In the listing below, copy the lines from the one containing "catalogue / barcode: US 2800306" up to and including the one containing "country: Fiji", keeping each line identical to the original.
:::
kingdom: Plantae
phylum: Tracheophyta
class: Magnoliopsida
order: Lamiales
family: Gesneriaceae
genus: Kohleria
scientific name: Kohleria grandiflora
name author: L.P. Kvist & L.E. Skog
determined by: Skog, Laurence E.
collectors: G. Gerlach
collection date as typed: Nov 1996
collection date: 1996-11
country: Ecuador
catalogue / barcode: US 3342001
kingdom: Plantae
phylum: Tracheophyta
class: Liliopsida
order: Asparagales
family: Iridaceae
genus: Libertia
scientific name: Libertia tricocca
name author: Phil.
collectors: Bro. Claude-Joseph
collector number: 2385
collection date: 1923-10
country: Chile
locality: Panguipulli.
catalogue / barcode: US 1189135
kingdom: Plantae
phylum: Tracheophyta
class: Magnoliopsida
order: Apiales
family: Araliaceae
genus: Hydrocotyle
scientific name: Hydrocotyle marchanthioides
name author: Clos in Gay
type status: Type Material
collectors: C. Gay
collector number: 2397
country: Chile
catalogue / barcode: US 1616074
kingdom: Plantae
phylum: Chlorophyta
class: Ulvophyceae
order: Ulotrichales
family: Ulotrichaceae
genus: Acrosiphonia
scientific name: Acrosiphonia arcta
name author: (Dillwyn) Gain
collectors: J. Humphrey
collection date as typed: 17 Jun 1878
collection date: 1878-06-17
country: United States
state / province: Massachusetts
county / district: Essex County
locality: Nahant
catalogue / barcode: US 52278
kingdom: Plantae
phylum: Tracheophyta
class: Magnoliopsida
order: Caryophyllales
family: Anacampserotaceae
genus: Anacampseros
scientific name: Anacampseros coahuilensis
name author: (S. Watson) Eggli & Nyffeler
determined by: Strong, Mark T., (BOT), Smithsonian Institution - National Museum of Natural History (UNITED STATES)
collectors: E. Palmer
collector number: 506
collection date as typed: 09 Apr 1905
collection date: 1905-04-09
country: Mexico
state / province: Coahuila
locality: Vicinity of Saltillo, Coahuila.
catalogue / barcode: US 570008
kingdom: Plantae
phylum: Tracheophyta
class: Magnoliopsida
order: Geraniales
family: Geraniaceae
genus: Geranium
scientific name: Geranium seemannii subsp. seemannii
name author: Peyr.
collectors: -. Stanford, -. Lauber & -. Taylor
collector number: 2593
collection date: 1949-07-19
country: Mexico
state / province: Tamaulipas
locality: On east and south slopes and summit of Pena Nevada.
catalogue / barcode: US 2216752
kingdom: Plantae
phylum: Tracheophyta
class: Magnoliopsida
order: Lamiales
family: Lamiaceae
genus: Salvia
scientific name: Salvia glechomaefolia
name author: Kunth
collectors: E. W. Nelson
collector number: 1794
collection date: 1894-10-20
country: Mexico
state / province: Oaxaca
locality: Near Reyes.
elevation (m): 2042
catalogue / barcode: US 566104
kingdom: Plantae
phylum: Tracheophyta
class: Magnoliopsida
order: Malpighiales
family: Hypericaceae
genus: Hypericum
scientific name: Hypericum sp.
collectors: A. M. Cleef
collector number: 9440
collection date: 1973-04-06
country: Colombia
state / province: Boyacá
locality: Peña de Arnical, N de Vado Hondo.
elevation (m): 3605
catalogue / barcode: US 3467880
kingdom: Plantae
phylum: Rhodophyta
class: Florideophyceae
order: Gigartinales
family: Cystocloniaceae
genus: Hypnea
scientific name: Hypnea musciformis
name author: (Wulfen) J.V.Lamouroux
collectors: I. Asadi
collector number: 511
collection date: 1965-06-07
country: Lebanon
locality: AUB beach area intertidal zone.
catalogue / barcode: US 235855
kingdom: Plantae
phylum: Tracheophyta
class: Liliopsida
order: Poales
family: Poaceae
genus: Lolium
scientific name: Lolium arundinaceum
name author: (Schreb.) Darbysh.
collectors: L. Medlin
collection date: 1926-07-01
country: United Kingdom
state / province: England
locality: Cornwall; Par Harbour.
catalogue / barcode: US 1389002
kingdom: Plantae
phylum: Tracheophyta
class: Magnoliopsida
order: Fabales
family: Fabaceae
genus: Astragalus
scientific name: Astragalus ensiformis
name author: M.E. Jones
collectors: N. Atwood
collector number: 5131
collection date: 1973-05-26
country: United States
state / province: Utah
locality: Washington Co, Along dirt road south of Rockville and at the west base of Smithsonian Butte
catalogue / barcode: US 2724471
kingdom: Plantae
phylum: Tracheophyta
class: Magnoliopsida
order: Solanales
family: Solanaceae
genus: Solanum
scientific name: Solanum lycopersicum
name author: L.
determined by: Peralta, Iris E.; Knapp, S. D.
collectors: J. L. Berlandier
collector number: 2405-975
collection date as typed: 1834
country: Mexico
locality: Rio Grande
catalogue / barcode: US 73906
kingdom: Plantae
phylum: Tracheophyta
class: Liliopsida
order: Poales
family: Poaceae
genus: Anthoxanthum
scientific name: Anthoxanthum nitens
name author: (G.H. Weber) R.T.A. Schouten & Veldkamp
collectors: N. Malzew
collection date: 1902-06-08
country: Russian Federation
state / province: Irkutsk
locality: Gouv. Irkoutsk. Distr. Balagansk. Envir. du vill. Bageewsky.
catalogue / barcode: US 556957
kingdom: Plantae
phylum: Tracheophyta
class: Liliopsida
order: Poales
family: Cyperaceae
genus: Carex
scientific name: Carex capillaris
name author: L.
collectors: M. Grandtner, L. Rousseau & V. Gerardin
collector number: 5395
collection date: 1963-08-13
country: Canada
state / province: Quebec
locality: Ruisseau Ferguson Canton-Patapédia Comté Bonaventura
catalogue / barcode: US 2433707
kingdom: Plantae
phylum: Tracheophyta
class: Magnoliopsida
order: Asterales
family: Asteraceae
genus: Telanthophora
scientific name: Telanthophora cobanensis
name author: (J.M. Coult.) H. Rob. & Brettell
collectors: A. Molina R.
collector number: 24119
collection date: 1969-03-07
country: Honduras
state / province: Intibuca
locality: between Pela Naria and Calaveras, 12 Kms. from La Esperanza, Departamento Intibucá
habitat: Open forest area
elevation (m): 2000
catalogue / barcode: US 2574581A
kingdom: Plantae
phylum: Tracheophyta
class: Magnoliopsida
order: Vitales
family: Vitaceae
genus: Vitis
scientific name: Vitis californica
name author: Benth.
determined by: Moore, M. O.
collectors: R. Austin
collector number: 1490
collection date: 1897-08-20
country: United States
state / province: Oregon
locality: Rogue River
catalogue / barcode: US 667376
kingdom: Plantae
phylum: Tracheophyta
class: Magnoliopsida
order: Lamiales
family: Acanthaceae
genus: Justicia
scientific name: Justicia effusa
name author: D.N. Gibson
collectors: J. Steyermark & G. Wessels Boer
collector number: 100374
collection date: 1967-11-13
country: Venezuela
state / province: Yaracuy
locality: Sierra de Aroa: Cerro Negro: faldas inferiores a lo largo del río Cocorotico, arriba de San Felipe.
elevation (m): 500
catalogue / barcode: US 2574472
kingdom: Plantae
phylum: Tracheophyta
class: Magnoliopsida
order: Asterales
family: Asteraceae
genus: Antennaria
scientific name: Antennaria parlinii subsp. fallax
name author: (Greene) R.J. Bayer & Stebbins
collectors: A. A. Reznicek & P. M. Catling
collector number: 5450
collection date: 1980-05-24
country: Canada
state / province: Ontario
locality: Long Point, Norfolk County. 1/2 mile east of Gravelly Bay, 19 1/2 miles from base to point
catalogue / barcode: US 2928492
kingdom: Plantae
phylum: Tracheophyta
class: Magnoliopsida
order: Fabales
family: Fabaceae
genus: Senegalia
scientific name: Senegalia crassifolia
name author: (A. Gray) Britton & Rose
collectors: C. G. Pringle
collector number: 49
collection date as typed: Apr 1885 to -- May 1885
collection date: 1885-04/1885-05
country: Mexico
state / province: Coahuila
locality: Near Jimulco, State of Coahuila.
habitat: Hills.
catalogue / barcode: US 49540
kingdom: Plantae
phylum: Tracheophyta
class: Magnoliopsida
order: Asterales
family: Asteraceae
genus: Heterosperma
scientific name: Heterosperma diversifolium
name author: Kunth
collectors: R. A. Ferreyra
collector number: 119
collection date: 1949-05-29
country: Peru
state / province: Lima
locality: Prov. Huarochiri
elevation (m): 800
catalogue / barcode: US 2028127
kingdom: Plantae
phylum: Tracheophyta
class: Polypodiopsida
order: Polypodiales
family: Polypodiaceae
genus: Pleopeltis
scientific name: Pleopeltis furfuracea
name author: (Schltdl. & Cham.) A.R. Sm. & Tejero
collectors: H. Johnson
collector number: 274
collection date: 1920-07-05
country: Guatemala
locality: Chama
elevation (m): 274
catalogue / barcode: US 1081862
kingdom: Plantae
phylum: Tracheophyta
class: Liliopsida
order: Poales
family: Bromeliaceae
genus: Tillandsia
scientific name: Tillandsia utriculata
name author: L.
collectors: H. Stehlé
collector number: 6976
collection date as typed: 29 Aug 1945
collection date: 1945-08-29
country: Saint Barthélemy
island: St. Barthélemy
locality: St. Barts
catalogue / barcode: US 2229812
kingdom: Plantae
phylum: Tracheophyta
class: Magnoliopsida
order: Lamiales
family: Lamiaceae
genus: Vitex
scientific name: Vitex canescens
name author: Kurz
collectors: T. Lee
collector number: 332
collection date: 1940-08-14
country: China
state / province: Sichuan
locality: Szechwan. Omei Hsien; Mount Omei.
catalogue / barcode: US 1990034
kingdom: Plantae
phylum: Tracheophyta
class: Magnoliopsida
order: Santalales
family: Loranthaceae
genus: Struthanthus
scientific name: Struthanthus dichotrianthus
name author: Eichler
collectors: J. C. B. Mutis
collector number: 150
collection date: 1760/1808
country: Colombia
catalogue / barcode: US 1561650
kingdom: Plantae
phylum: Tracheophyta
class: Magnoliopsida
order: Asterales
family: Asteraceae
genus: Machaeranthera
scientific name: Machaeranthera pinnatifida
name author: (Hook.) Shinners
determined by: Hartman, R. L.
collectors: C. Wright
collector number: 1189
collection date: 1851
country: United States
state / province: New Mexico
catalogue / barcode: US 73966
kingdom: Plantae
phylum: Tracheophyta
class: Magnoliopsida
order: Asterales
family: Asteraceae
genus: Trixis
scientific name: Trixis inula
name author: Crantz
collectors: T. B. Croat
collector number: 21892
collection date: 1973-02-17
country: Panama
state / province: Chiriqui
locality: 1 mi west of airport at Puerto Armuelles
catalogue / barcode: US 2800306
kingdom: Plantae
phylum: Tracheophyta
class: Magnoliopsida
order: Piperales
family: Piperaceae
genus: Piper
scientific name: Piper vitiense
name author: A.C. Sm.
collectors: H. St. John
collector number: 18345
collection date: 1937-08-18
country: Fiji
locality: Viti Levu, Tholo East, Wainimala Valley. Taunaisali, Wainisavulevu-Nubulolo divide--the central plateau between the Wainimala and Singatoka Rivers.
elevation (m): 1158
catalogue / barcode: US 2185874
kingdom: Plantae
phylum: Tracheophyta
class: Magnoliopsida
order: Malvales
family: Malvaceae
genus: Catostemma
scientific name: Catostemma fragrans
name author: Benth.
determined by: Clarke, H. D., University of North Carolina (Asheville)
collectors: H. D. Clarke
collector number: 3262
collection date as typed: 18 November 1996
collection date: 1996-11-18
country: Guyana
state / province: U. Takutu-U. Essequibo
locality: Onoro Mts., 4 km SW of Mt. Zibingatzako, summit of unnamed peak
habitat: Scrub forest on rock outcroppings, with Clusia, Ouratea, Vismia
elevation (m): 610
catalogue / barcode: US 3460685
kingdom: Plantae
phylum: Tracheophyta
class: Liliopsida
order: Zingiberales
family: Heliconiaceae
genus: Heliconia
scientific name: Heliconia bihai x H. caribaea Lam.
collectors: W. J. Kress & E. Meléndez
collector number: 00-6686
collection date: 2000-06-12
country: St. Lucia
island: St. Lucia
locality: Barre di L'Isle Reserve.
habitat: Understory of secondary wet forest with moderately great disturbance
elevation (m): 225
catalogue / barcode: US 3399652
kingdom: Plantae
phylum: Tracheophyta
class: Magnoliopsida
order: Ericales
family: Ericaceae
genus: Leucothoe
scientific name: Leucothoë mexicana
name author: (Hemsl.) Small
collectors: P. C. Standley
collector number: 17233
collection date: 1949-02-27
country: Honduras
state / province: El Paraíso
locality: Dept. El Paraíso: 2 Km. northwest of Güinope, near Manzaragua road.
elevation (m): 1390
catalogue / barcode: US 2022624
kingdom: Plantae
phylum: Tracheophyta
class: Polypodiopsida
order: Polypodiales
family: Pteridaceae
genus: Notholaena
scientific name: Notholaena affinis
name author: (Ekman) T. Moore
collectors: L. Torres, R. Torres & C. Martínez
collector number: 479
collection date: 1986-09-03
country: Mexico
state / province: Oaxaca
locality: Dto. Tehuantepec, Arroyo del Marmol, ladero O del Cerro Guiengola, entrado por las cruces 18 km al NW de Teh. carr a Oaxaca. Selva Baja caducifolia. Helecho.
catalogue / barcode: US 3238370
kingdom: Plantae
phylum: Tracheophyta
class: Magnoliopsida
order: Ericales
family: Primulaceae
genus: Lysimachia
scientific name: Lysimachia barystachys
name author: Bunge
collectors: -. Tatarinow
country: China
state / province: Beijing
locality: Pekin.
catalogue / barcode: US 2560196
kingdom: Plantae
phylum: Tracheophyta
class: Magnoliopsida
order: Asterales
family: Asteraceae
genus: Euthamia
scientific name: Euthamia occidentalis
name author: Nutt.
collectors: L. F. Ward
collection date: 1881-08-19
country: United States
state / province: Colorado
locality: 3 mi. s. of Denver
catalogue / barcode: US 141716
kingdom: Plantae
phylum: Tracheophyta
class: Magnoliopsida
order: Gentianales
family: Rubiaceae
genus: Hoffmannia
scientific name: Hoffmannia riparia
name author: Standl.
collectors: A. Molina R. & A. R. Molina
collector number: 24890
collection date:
:::
> **REPLY TO THE EXERCISE**
catalogue / barcode: US 2800306
kingdom: Plantae
phylum: Tracheophyta
class: Magnoliopsida
order: Piperales
family: Piperaceae
genus: Piper
scientific name: Piper vitiense
name author: A.C. Sm.
collectors: H. St. John
collector number: 18345
collection date: 1937-08-18
country: Fiji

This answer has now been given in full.